### Exercise text
--- --- ---

History of Evil Review: A Promising But Uneven Sociopolitical Thriller

Sociopolitical Commentary Meets Supernatural Shock:

In a bleak vision of 2045 America, writer-director Bo Mirhosseni plunges viewers into a totalitarian state run by far-right extremists. When a resistance fighter named Alegre escapes prison to reunite with her family, they soon find themselves trapped in a creepy abandoned farmhouse with sinister secrets.

We’re introduced to Alegre as she and her husband Ron attempt to sneak their young daughter Daria through a checkpoint littered with heavily armed officers. This opening sequence quickly establishes the oppressive atmosphere of this dystopian setting, where civilians can be stopped and searched at any moment. The tension continues mounting as the family scrambles to a safe house to await extraction by the resistance group Alegre belongs to.

But their hideout, a foreboding clapboard home straight out of a horror movie, harbors dark energies they couldn’t anticipate. As delay after delay in their rescue plan leaves them stranded, Ron starts experiencing ghostly visitations from a past resident with murderous racist views. The line between reality and nightmare blurs as external threats close in and internal demons continue their sinister work.

--- --- ---

Saved data entries
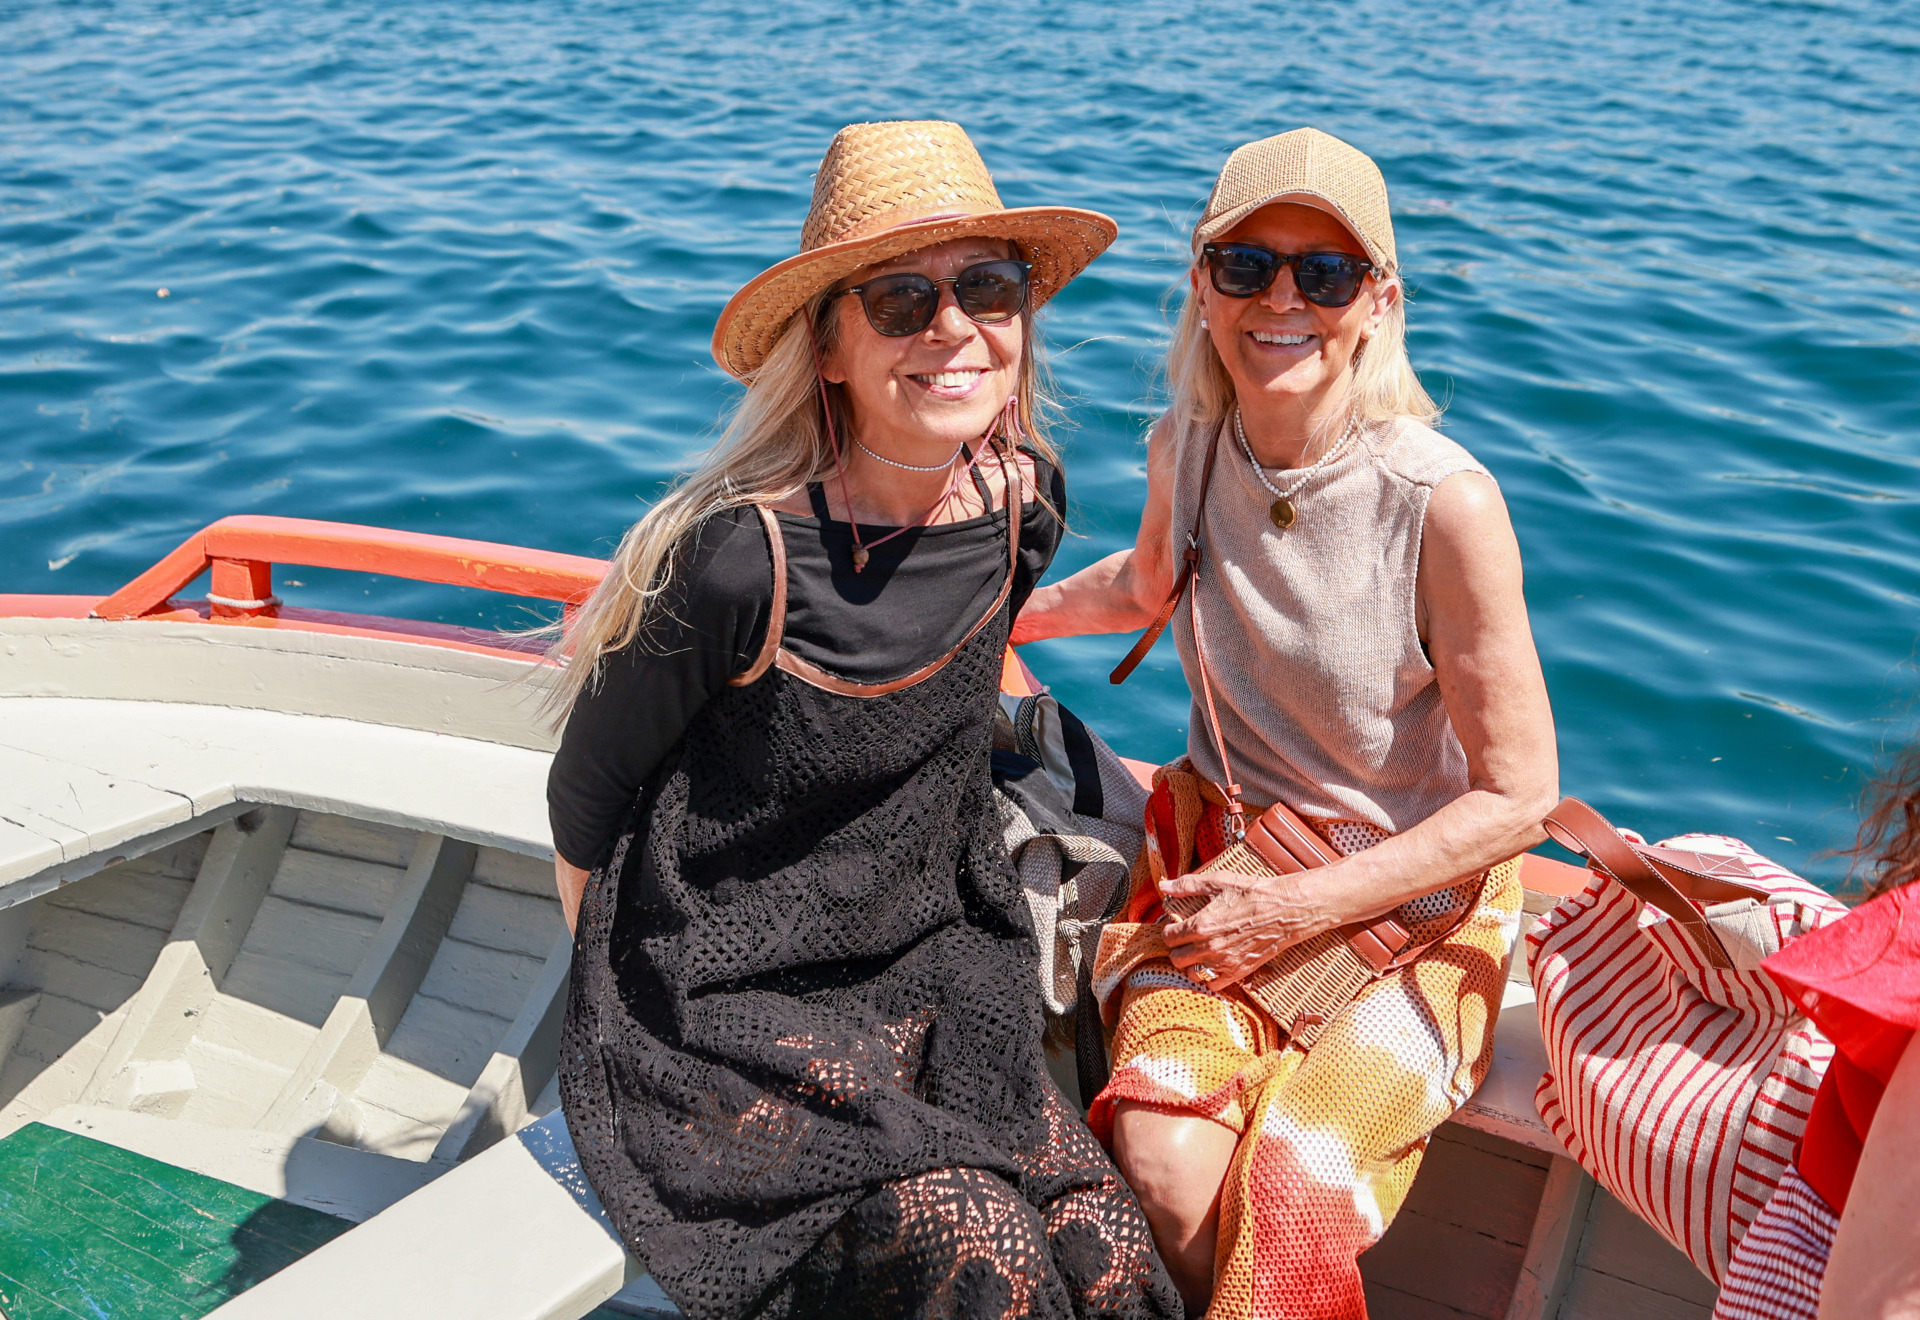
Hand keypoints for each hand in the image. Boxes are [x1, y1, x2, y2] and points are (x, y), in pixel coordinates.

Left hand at [1158, 868, 1330, 987]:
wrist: (1285, 911)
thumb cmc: (1252, 893)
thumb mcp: (1218, 882)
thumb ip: (1187, 885)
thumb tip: (1163, 886)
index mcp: (1201, 926)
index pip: (1169, 937)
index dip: (1169, 931)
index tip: (1176, 926)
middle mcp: (1209, 948)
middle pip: (1176, 959)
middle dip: (1177, 948)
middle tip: (1185, 940)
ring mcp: (1224, 963)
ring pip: (1191, 974)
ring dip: (1190, 965)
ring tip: (1197, 953)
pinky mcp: (1238, 972)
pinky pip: (1212, 985)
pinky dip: (1208, 978)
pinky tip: (1213, 965)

--- --- ---

### What to work on
• a. Please quote the History of Evil review word for word, starting at "History of Evil" and ending after "with sinister secrets.".
• b. Answer these questions from the History of Evil review:
(i) In what year is the story set?
(ii) What is the name of Alegre and Ron's young daughter?
(iii) Whose ghostly visitations does Ron start experiencing?

### Answers by item number
• a.
History of Evil Review: A Promising But Uneven Sociopolitical Thriller

Sociopolitical Commentary Meets Supernatural Shock:

In a bleak vision of 2045 America, writer-director Bo Mirhosseni plunges viewers into a totalitarian state run by far-right extremists. When a resistance fighter named Alegre escapes prison to reunite with her family, they soon find themselves trapped in a creepy abandoned farmhouse with sinister secrets.

• b.
(i) 2045
(ii) Daria
(iii) A past resident with murderous racist views